Instead, I accepted what is: Traditional publishing may not want to touch accusations against a $398 billion organization with deep legal pockets and a propensity to sue.
That hurt. I grieved it. The pain was real.
But I didn't add the suffering of "but it's not fair" or "but I worked so hard."
I accepted the reality. And from that acceptance, I could act.
I formed my LLC for personal protection. Had my memoir legally vetted by a media law firm. I'll publish it myself if a smaller press doesn’t accept it.
That's freedom.
Not controlling the outcome I wanted. Accepting the outcome I got—and choosing my next move from clarity instead of delusion.
Why Fighting Reality Is Literally Insane (And How to Stop)
The mind wants to be the iron-fisted manager of the universe. It wants the comforting illusion that if you pray enough, work hard enough, manifest correctly enough, reality will comply.
But have you ever won an argument with reality?
I tried for years. I tried to make my patriarchal blessings come true through perfect obedience. I perfected my speech about why I left, hoping to change non-receptive family members who thought they already knew.
Exhaustion comes from spending energy on what was never ours to control, then feeling betrayed when reality doesn't comply.
Resisting what is, demanding it be different, railing against the unfairness, that's the definition of insanity.
It's already happened. It's the past.
I know. I was insane for years.
The Paradox That Changes Everything
We think: First, I'll fix myself, then I'll accept myself. First, I'll make reality different, then I'll stop fighting it.
But it doesn't work that way.
Change doesn't come from resistance. It comes from acceptance.
When I accepted that I'd spent nineteen years in a fraudulent religion, I could finally grieve it instead of railing against the unfairness of such religions existing.
When I accepted that some family relationships might never heal, I could finally stop contorting myself and invest in the relationships that could grow.
When I accepted that my mother would never apologize, I could build the relationship we actually had instead of grieving the one I wanted.
Acceptance isn't giving up. It's giving up the fight with what already is so you can focus your energy on what you can actually influence.
When You Can't Change the System: Acceptance on a Larger Scale
Some realities aren't personal. They're collective. Made of history, power, ideology, systems.
Joseph Smith didn't just hurt my family. He built an empire on fraud that's still operating. Still controlling. Still covering up.
I can't change that history. I can't undo the harm. I can't make the institution suddenly become honest.
But I can stop exhausting myself wishing it were different.
I can accept what is: The Mormon Church was founded on lies and has spent nearly two centuries protecting those lies.
And from that acceptance, I can write. Bear witness. Publish the documents. Tell the stories they don't want told.
Not because I'll destroy the institution. But because I'm not wasting energy lamenting its existence.
That's where power lives. Not in controlling outcomes. In accepting reality clearly enough to act from truth instead of fantasy.
This Is the Only Freedom That Actually Exists
True freedom isn't getting reality to comply.
It's accepting reality clearly enough to act from truth instead of delusion.
Pain is inevitable. Suffering is optional. And suffering arises almost entirely from resisting what is.
Acceptance transforms you from victim to agent. From "it shouldn't be this way" to "it is this way—now what?" From wasting energy on what you can't control to focusing energy on what you can.
I can't control whether my memoir becomes a bestseller or disappears into obscurity. I can't control whether my family ever validates my experience. I can't control whether the Mormon Church admits the truth.
None of that is up to me.
What's up to me is this: Do I waste my life resisting realities I can't change? Or do I accept what is clearly enough to focus my energy on what I can actually influence?
That's the paradox. That's the freedom.
Not the power to control outcomes. Just the clarity to see what is and the courage to meet it honestly.

Saved entries:
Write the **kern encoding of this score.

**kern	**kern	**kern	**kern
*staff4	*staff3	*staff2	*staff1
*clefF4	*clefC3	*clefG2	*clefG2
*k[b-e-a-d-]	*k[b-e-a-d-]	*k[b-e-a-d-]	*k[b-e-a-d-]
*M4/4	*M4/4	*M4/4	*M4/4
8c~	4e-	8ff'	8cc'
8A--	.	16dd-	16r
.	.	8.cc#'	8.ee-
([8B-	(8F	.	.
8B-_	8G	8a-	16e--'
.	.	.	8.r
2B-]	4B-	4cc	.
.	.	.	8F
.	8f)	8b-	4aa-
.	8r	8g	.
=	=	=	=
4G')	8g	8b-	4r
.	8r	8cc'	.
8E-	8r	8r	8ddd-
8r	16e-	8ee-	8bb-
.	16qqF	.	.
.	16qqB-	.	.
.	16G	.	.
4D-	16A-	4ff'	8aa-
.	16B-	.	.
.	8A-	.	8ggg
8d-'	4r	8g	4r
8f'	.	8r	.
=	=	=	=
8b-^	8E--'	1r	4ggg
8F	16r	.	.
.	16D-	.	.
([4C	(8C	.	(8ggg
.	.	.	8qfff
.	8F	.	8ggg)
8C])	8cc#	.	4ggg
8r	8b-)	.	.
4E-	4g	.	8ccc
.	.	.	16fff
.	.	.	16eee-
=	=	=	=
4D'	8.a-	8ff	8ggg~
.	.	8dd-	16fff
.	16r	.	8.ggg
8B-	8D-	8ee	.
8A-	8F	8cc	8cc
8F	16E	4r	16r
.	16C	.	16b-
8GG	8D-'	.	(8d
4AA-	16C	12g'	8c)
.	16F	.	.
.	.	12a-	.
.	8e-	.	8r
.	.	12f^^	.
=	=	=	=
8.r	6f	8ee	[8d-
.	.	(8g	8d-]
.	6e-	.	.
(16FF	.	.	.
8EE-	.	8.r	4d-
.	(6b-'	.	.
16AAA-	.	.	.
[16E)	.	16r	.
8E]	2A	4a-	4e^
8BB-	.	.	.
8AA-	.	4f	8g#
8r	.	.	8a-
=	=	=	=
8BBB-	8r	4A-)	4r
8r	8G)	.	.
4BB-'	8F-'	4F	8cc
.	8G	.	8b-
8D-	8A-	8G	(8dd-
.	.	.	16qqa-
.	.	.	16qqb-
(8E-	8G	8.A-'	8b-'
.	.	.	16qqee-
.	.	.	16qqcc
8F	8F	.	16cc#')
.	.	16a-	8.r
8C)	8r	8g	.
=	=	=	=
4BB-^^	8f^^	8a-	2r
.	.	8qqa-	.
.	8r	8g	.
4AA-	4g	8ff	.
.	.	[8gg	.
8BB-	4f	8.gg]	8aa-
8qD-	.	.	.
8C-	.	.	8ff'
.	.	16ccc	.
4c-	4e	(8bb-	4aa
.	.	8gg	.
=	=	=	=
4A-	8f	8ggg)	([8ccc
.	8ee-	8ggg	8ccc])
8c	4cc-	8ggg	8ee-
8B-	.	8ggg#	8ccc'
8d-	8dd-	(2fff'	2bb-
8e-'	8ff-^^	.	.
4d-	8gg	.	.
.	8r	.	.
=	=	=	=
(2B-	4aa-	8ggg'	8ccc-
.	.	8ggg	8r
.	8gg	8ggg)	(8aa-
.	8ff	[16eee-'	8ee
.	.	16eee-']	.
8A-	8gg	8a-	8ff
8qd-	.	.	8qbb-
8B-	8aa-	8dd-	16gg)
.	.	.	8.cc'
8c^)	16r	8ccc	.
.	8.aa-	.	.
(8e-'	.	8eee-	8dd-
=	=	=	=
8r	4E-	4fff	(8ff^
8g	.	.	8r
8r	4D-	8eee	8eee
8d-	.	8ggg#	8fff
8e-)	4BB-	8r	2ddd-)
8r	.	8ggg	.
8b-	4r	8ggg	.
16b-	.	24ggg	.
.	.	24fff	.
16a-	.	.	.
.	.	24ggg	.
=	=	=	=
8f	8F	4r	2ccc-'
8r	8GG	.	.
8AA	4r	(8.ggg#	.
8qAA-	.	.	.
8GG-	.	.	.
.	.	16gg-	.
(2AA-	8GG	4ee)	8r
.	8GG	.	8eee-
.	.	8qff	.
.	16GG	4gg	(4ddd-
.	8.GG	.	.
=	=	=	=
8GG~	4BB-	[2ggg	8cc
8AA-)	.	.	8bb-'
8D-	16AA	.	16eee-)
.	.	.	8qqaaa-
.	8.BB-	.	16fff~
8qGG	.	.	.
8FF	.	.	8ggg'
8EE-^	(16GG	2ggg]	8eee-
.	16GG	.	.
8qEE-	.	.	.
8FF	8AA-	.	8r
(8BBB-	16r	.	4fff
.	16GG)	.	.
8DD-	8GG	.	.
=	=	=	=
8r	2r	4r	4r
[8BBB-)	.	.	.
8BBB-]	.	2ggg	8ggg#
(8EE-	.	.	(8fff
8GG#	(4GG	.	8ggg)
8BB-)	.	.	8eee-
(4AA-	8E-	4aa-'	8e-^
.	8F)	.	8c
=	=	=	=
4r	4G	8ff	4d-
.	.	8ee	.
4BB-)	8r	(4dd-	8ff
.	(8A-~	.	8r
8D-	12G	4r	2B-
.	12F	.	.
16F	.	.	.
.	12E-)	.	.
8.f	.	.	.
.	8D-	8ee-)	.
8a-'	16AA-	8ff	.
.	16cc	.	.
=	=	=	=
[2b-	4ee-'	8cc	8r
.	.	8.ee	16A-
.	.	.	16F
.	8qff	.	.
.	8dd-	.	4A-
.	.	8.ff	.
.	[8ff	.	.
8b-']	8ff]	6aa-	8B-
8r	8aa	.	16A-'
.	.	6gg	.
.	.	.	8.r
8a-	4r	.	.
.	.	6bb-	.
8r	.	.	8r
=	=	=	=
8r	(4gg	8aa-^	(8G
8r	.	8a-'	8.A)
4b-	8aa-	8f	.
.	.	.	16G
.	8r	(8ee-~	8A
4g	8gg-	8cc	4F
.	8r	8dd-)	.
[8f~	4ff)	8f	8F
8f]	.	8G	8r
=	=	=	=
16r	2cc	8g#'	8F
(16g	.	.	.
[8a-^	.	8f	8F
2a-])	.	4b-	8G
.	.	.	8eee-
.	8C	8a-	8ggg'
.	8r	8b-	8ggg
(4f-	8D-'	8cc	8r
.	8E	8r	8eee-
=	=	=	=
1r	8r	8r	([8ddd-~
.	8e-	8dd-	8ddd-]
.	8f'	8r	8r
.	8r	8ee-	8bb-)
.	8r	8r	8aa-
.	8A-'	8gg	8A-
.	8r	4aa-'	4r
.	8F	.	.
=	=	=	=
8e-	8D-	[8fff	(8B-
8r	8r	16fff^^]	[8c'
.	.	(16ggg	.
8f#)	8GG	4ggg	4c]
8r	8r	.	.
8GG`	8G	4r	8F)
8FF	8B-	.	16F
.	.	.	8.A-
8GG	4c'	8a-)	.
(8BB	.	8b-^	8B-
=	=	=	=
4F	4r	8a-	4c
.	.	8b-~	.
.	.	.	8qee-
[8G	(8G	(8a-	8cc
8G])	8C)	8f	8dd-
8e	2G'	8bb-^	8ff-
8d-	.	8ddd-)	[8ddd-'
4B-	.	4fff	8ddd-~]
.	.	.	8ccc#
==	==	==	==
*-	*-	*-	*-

Task description: According to the essay on acceptance, what kind of firm legally vetted the writer's memoir? The records have no connection to the essay on acceptance.

Answer below: A media law firm.